Around Nicola Pisano and a small pyrite head belonging to the Kircherian Museum

SERIES: Messi in Luce (Brought to light). Paintings and Sculptures from Palazzo Venezia
SPEAKER: Laura Cavazzini
DATE: Thursday 27 October, 6 p.m.
PLACE: Sala del Refettorio

The Palazzo Venezia Museum holds a curious object in its collections: the head of a veiled young woman, which could fit in the palm of a hand, sculpted in a rare material, pyrite, typical of the Maremma and the island of Elba. The peculiarity of the material explains its provenance from the museum set up in the 17th century at the Collegio Romano by the Jesuit Athanasius Kircher, a veritable Wunderkammer, or Chamber of Wonders, where the most interesting and curious products of nature and art were kept and displayed. The fragment, of significant naturalness, has been referred to Nicola Pisano, the patriarch of Italian Gothic sculpture.
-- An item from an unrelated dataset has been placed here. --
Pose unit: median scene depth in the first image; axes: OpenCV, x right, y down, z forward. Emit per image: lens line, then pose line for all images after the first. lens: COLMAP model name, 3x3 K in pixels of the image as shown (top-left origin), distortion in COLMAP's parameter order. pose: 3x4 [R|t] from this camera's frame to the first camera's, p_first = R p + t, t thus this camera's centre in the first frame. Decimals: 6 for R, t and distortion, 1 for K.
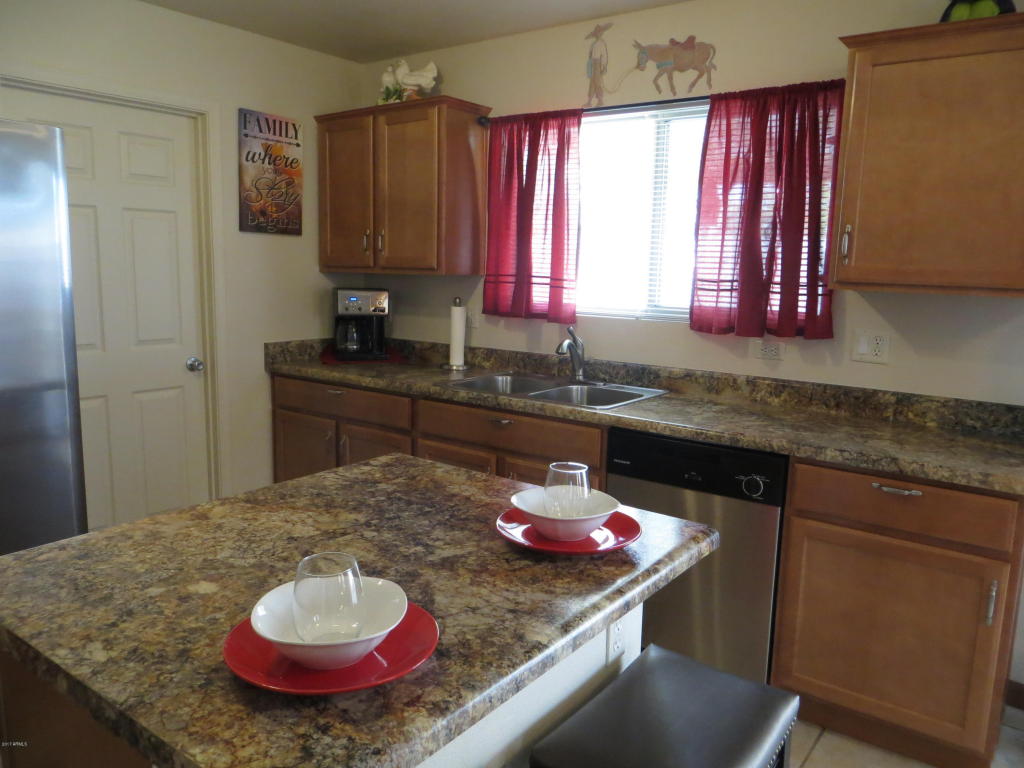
lens RADIAL K [[770.9, 0, 513.4], [0, 770.9, 384.1], [0, 0, 1]] dist [-0.016192, 0.007821]
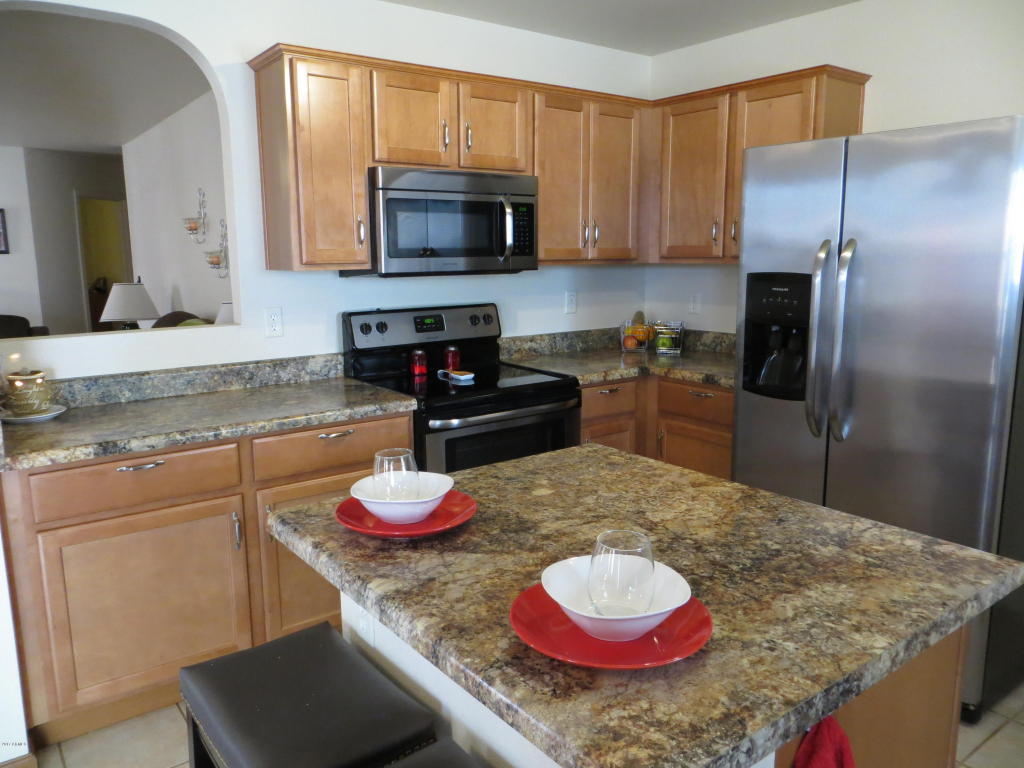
lens RADIAL K [[770.9, 0, 513.4], [0, 770.9, 382.7], [0, 0, 1]] dist [-0.016192, 0.007821]
pose [[-0.276030, 0.149101, -0.949514, 0.369913], [-0.150588, 0.968985, 0.195935, -0.078045], [0.949279, 0.197069, -0.245017, 0.513614]]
The lecture will address the problem of this attribution, retracing the work of the great master, attempting to focus on its cultural roots and position in the history of European art.

Biography

A professor of Medieval Art History at the University of Trento, her research focuses mainly on Tuscan and Po Valley Gothic sculpture, international Gothic art, the Tuscan and Northern Renaissance, and the fortunes of Medieval art in the Modern Age. On these subjects she has published books (Il crepuscolo della scultura medievale in Lombardia, 2004, Donatello, 2005) and numerous articles, contributing to exhibitions (Il fratello di Masaccio, Giovanni di Ser Giovanni detto lo Scheggia, 1999; Masaccio e le origini del Rinascimento, 2002; Il Gotico nelle Alpi a Trento, 2002; Mantegna, 2008; Da Jacopo della Quercia a Donatello. Le arti a Siena nel primo Rinascimento, 2010; Arte lombarda dai Visconti agli Sforza. Milano al centro dell'Europa, 2015; Donatello, il Rinascimento 2022), conferences and study seminars. Since 2021 she has been the national manager (with Paola Vitolo and Clario Di Fabio) of the FISR project MemId (Memory and Identity), on the reuse of medieval sculpture in the modern age.